Pienso que habría que explicitar muchos ejemplos en este sentido, no para hacer un deprimente catálogo de carencias del sistema educativo, sino para poner de manifiesto que no hay alternativa posible si no se construye a partir de narraciones de la vida de los alumnos que expliquen las consecuencias de dejar en segundo plano el estímulo de las capacidades y la implicación de la persona. Estas narraciones sólo las pueden hacer los docentes que cada día trabajan con chicos y chicas, en su caso con la ayuda de expertos o investigadores.

Nada de lo que he dicho en este artículo va en contra de que los Estados democráticos establezcan unas prescripciones básicas de lo que deben aprender los alumnos, según sus edades y estadios de desarrollo, en una sociedad y en una época determinadas, y de cómo deben acreditar los aprendizajes. Que lo hagan es comprensible y conveniente. Lo que ya no es tan aceptable es que pequen de estáticas y prolijas las prescripciones de lo que una persona ha saber porque administrativamente se la considere educada y pueda proseguir su camino. Como materialización de un derecho básico, el servicio social de la educación es imprescindible y enormemente valioso, pero es preciso que se libere de su subordinación a una organización vertical y en compartimentos aislados (típica de los servicios públicos del siglo XX), que ha llevado a la hegemonía de una concepción gestionaria y transaccional de la pedagogía.

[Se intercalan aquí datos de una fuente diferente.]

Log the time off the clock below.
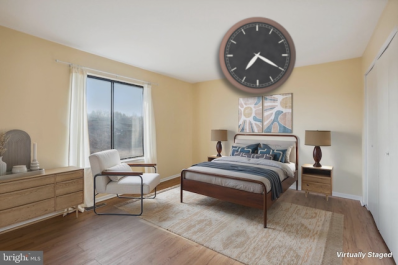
7:20
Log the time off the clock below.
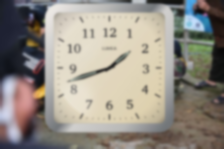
1:42
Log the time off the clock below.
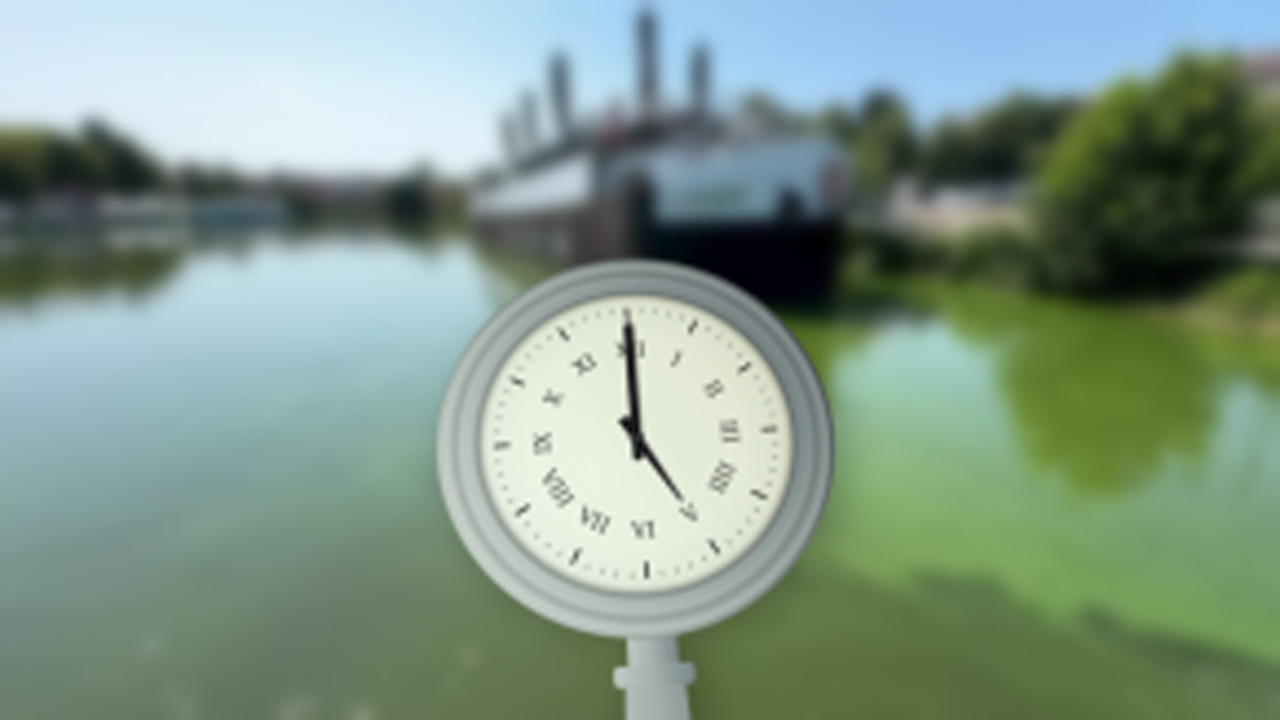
5:00
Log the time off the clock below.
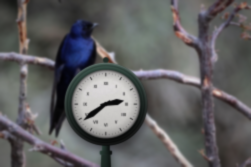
2:39
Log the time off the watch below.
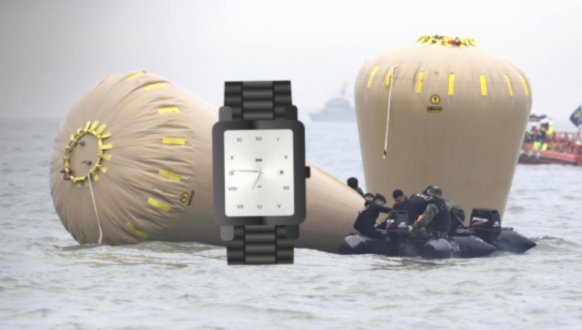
6:46
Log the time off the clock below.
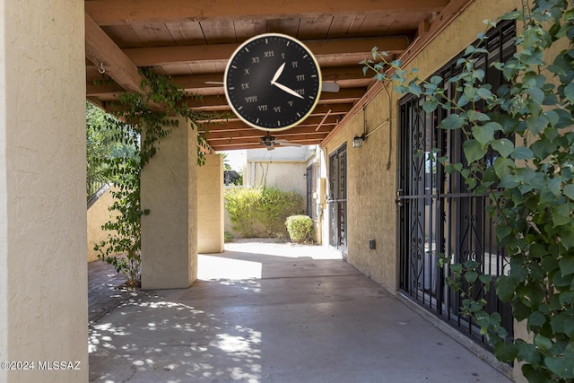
1:21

Ante el envites de un mundo cada vez más neoliberal, el porvenir del servicio social de la educación requiere que los centros educativos sean capaces de construir, para cada alumno, una visión a largo plazo centrada en la adquisición de conocimientos, el desarrollo de capacidades, la construcción de intereses y el establecimiento de vínculos y compromisos. La radicalidad que se requiere hoy es avanzar en esta línea utilizando las instituciones existentes y los medios posibles (actuales, reestructurados y nuevos), reafirmando el valor del conocimiento, el rigor académico y la exigencia de esfuerzo intelectual. Sólo cuando la detección y el desarrollo de capacidades individuales se generalice como un eje prioritario de actuación ―al menos tan como lo es impartir clases para satisfacer las «necesidades» normativamente preestablecidas― se podrá decir que el servicio educativo ha emprendido el buen y beveridgianamente radical camino que nuestra sociedad precisa con urgencia. De momento, sin embargo, tengamoslo claro, estamos lejos.